# The heat content of a system is equal to the enthalpy only for a system that is at constant what?

Jun 14, 2017

Only for a system at constant pressure... By definition, $q = n \Delta \overline{H} = \Delta H$ at constant pressure, where $\Delta \overline{H}$ is the molar enthalpy in $\text{J/mol}$.

We can begin from the first law of thermodynamics

$\Delta U = q + w$,

where $q$ and $w$ are the heat flow and work, respectively,

and the relation of the internal energy $U$ to the enthalpy $H$,

$\Delta H = \Delta U + \Delta \left(P V\right)$

where $P$ and $V$ are pressure and volume.

When one plugs in the expression for $\Delta U$:

$\Delta H = q + w + \Delta \left(P V\right)$

The common convention is that the work is defined by $w = - P \Delta V$ when work is with respect to the system (i.e. negatively-signed when the system does work on the surroundings by expanding, with $\Delta V > 0$).

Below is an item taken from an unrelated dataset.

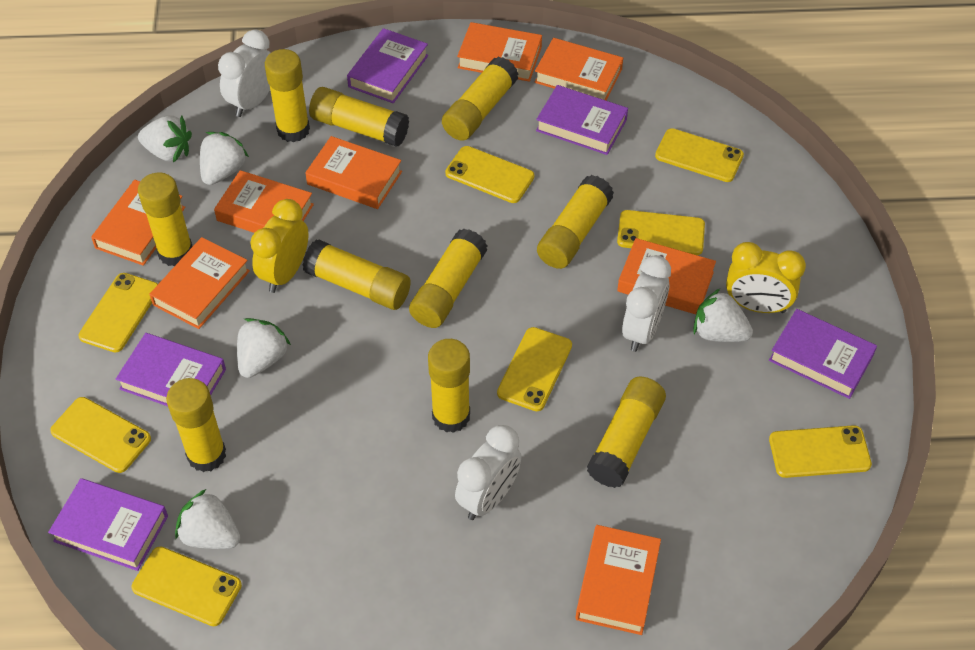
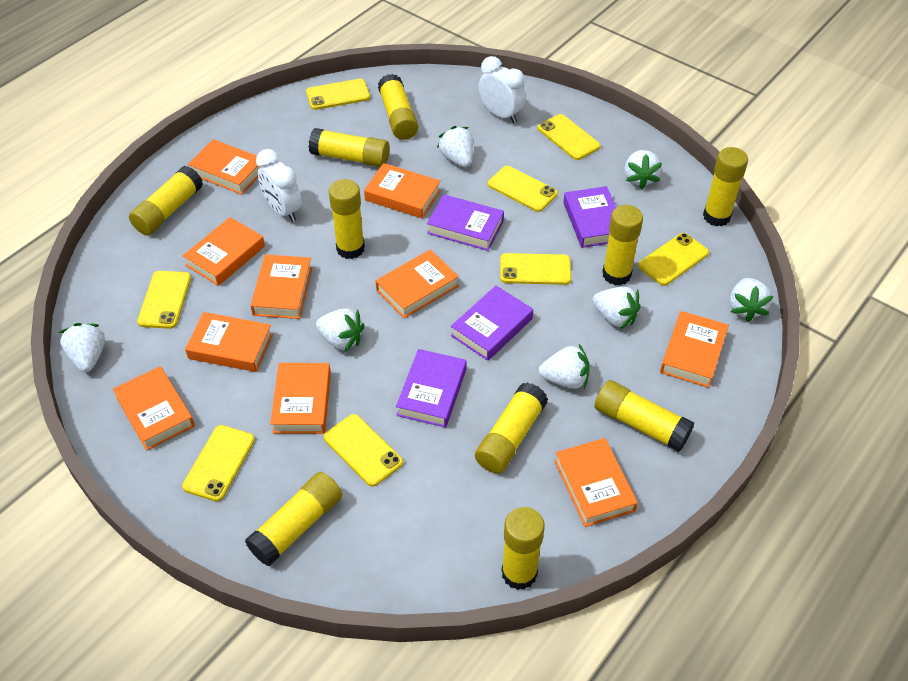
orange book: [91,180,185,266] [149,237,250,329] [214,170,314,233] [305,136,402,209] [457,22,542,82] [535,38,623,101] [576,525,661,635] [617,238,716,314] = 8 -> [113,366,195,451] [183,217,265,286] [185,312,273,372] [188,139,263,195] [250,254,312,319] [270,363,331,434] [364,163,441,218] [376,249,459,318] [554,438,638,527] [660,311,729,388] = 10
purple book: [48,478,168,571] [116,333,226,406] [347,28,428,103] [536,85,628,155] [769,309,877,399] = 5 -> [396,349,467,428] [427,194,504,251] [451,286,533,361] [563,186,616,248] = 4
white clock: [218,30,270,117] [455,425,521,520] [622,255,671,352] = 3 -> [256,149,302,222] [478,56,526,123] = 2
white strawberry: [138,115,192,163] [175,489,240,549] [200,132,249,185] [237,318,291,378] [693,289,753,342] = 5 -> [59,323,105,372] [316,308,364,352] [437,126,473,167] [539,344,590,389] [593,287,641,329] [624,150,662,189] [730,278,773,322] = 7
yellow clock: [250,199,309,293] [726,242,806,313] = 2 -> none = 0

Furthermore, we apply the product rule from calculus (plus a bit extra) to see that $\Delta \left(P V\right) = P \Delta V + V \Delta P + \Delta P \Delta V$. Therefore:

$\Delta H = q - \cancel{P \Delta V + P \Delta V} + V \Delta P + \Delta P \Delta V$

As a result, the change in enthalpy is related to the heat flow as:

$\textcolor{b l u e}{\Delta H = q + V \Delta P + \Delta P \Delta V}$

Clearly, when the pressure is constant, we can see that $V \Delta P = 0$. We designate this as

$\Delta H = {q}_{P}$,

if both quantities are in $\text{J}$. Multiplying the left by $\frac{n}{n}$, where $n$ is the mols, gives the first equation presented,

$\textcolor{b l u e}{n \Delta \overline{H} = {q}_{P}}$